Linear Regression Model

Model Summary

## 
## Call:
## lm(formula = docks ~ median_sell_price_1000s, data = divvy_trulia)
## 
## Residuals:
##     Min      1Q  Median      3Q     Max 
## -176.73 -103.32  -22.84   79.41  292.27 
## 
## Coefficients:
##                         Estimate Std. Error t value Pr(>|t|)    
## (Intercept)             75.29288   24.61746   3.059  0.00354 ** 
## median_sell_price_1000s  0.18872    0.03302   5.716 5.69e-07 ***
## ---
## Signif. codes:  0 '***' 0.001 '**' 0.01 '*' 0.05 '.' 0.1 ' ' 1
## 
## Residual standard error: 124.2 on 51 degrees of freedom
## Multiple R-squared:  0.3905, Adjusted R-squared:  0.3785 
## F-statistic: 32.67 on 1 and 51 DF,  p-value: 5.694e-07

Scatter Plot using ggplot2

Model Interpretation

  • If we cast the model in terms of whole Divvy docks, for each additional \(\$5,346\) increase in the median sell price of single-family homes, the model expects an increase of \(1\) Divvy station dock for the zip code.

  • In this model, multiple \(R^2\) is \(0.3888\), which means that the model’s least-squares line accounts for approximately \(39\%\) of the variation in the the number of Divvy station docks in a zip code.

Model Diagnostics: Were the necessary conditions met?

While there appears to be linearity, the residuals are not normally distributed and they lack constant variability.
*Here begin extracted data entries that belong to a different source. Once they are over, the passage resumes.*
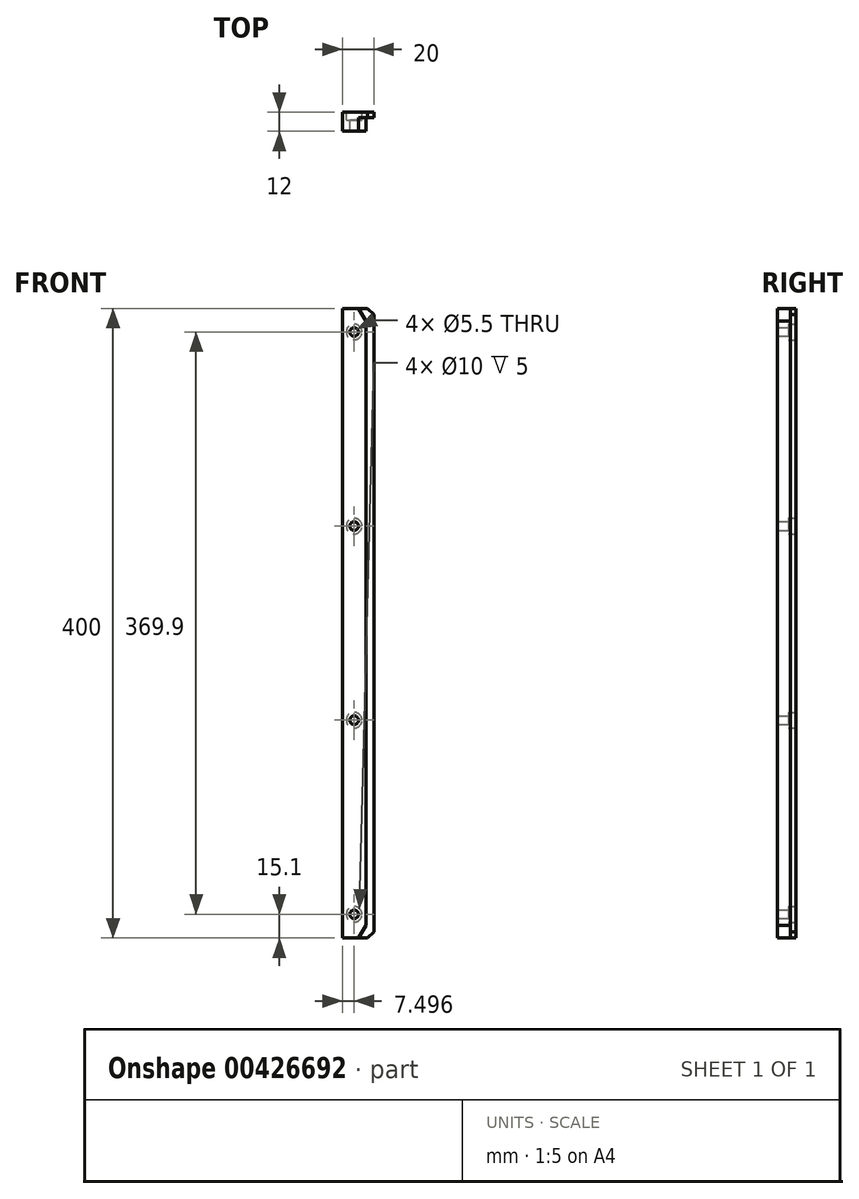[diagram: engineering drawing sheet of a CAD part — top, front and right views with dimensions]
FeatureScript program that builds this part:
annotation { "Feature Type Name" : "Feature", "Feature Type Description" : "" }
export const myFeature = defineFeature(function(context is Context, id is Id, definition is map)
    precondition{}
    {
        {
            var Q0;
            Q0=qCreatedBy(makeId("Top.planeOp"),FACE);
            var sketch = newSketch(context, id + "F0", { "sketchPlane" : qUnion([Q0])});
            skLineSegment(sketch, "E0.bottom", {"start": v(-15.78, -6.27) * mm, "end": v(4.22, -6.27) * mm});
            skLineSegment(sketch, "E0.top", {"start": v(-15.78, -18.27) * mm, "end": v(-0.78, -18.27) * mm});
            skLineSegment(sketch, "E0.left", {"start": v(-15.78, -6.27) * mm, "end": v(-15.78, -18.27) * mm});
            skLineSegment(sketch, "E0.right", {"start": v(4.22, -6.27) * mm, "end": v(4.22, -9.77) * mm});
            skLineSegment(sketch, "E1.0", {"start": v(-0.78, -9.77) * mm, "end": v(-0.78, -18.27) * mm});
            skLineSegment(sketch, "E2.0", {"start": v(-0.78, -9.77) * mm, "end": v(4.22, -9.77) * mm});
            skSolve(sketch);
        }
        {
            var Q0;
            Q0=makeQuery(id+"F0.imprint","IMPRINT",FACE,{"disambiguationData":[TD([[makeQuery(id+"F0.imprint","IMPRINT",EDGE,{"derivedFrom":sQuery(id+"F0.wireOp",EDGE,"E0.bottom")}),-1.0]])]});
            extrude(context, id + "F1", {"entities" : qUnion([Q0]), "depth" : 400 * mm});
        }
        {
            var Q0;
            Q0=makeQuery(id+"F1.opExtrude","SWEPT_FACE",FACE,{"disambiguationData":[OSD([sQuery(id+"F0.wireOp",EDGE,"E0.bottom")])]});
            var sketch = newSketch(context, id + "F2", { "sketchPlane" : qUnion([Q0])});
            skLineSegment(sketch, "E3.0", {"start": v(8.28, 400) * mm, "end": v(8.28, 0) * mm});
            skLineSegment(sketch, "E4.0", {"start": v(15.78, 385) * mm, "end": v(-4.22, 385) * mm});
            skLineSegment(sketch, "E5.0", {"start": v(15.78, 261.7) * mm, "end": v(-4.22, 261.7) * mm});
            skLineSegment(sketch, "E6.0", {"start": v(15.78, 138.4) * mm, "end": v(-4.22, 138.4) * mm});
            skLineSegment(sketch, "E7.0", {"start": v(15.78, 15.1) * mm, "end": v(-4.22, 15.1) * mm});
            skLineSegment(sketch, "E8.bottom", {"start": v(15.78, 0) * mm, "end": v(-4.22, 0) * mm});
            skLineSegment(sketch, "E8.top", {"start": v(15.78, 400) * mm, "end": v(-4.22, 400) * mm});
            skLineSegment(sketch, "E8.left", {"start": v(15.78, 0) * mm, "end": v(15.78, 400) * mm});
            skLineSegment(sketch, "E8.right", {"start": v(-4.22, 0) * mm, "end": v(-4.22, 400) * mm});
            skPoint(sketch, "E9", {"position": v(8.28, 385) * mm});
            skPoint(sketch, "E10", {"position": v(8.28, 261.7) * mm});
            skPoint(sketch, "E11", {"position": v(8.28, 138.4) * mm});
            skPoint(sketch, "E12", {"position": v(8.28, 15.1) * mm});
            skSolve(sketch);
        }
        {
            var Q0;
            Q0=makeQuery(id+"F1.opExtrude","CAP_EDGE",EDGE,{"disambiguationData":[OSD([sQuery(id+"F0.wireOp",EDGE,"E0.right")])],"isStart":false});
            var Q1;
            Q1=makeQuery(id+"F1.opExtrude","CAP_EDGE",EDGE,{"disambiguationData":[OSD([sQuery(id+"F0.wireOp",EDGE,"E0.right")])],"isStart":true});
            chamfer(context, id + "F3", {"entities" : qUnion([Q0, Q1]), "width" : 4 * mm, "tangentPropagation" : true});
        }
        {
            var Q0;
            Q0=makeQuery(id+"F1.opExtrude","SWEPT_FACE",FACE,{"disambiguationData":[OSD([sQuery(id+"F0.wireOp",EDGE,"E0.top")])]});
            var sketch = newSketch(context, id + "F4", { "sketchPlane" : qUnion([Q0])});
            skLineSegment(sketch, "E13.right", {"start": v(-0.78, 400) * mm, "end": v(-0.78, 392) * mm});
            skLineSegment(sketch, "E14", {"start": v(-0.78, 8) * mm, "end": v(-5.4, 0) * mm});
            skLineSegment(sketch, "E15", {"start": v(-0.78, 392) * mm, "end": v(-5.4, 400) * mm});
            skLineSegment(sketch, "E16", {"start": v(-5.4, 400) * mm, "end": v(-0.78, 400) * mm});
            skLineSegment(sketch, "E17", {"start": v(-0.78, 8) * mm, "end": v(-0.78, 0) * mm});
            skLineSegment(sketch, "E18", {"start": v(-5.4, 0) * mm, "end": v(-0.78, 0) * mm});
            skSolve(sketch);
        }
        {
            var Q0;
            Q0=makeQuery(id+"F4.imprint","IMPRINT",FACE,{"disambiguationData":[TD([[makeQuery(id+"F4.imprint","IMPRINT",EDGE,{"derivedFrom":sQuery(id+"F4.wireOp",EDGE,"E13.right")}),-1.0]])]});
            var Q1;
            Q1=makeQuery(id+"F4.imprint","IMPRINT",FACE,{"disambiguationData":[TD([[makeQuery(id+"F4.imprint","IMPRINT",EDGE,{"derivedFrom":sQuery(id+"F4.wireOp",EDGE,"E14")}),1.0]])]});
            extrude(context, id + "F5", {"entities" : qUnion([Q0, Q1]), "operationType" : NewBodyOperationType.REMOVE, "oppositeDirection" : true, "depth" : 8.5 * mm});
        }
        {
            var Q0;
            Q0=sQuery(id+"F2.wireOp",VERTEX,"E12");
            var Q1;
            Q1=sQuery(id+"F2.wireOp",VERTEX,"E11");
            var Q2;
            Q2=sQuery(id+"F2.wireOp",VERTEX,"E10");
            var Q3;
            Q3=sQuery(id+"F2.wireOp",VERTEX,"E9");
            var Q4;
            Q4=makeQuery(id+"F1.opExtrude","SWEPT_BODY",BODY,{"disambiguationData":[OSD([sQuery(id+"F0.wireOp",EDGE,"E0.bottom"),sQuery(id+"F0.wireOp",EDGE,"E0.top"),sQuery(id+"F0.wireOp",EDGE,"E0.left"),sQuery(id+"F0.wireOp",EDGE,"E0.right"),sQuery(id+"F0.wireOp",EDGE,"E1.0"),sQuery(id+"F0.wireOp",EDGE,"E2.0")])]});
            hole(context, id + "F6", {"style" : HoleStyle.C_BORE, "endStyle" : HoleEndStyle.THROUGH, "holeDiameter" : 5.5 * mm, "cBoreDiameter" : 10 * mm, "cBoreDepth" : 5 * mm, "isTappedThrough" : true, "tappedDepth" : 10 * mm, "tapClearance" : 3, "locations" : qUnion([Q0, Q1, Q2, Q3]), "scope" : qUnion([Q4])});
        }
    });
We are also uncertain that the sample is representative.

Conclusion

Since this was a one-side hypothesis test, the p-value is half of the tiny value listed in the regression summary. This would lead us to reject the null hypothesis that there is no relationship between our variables in favor of the alternative hypothesis. However, this is a very tentative conclusion given that the data clearly violated 2 of the model’s necessary conditions.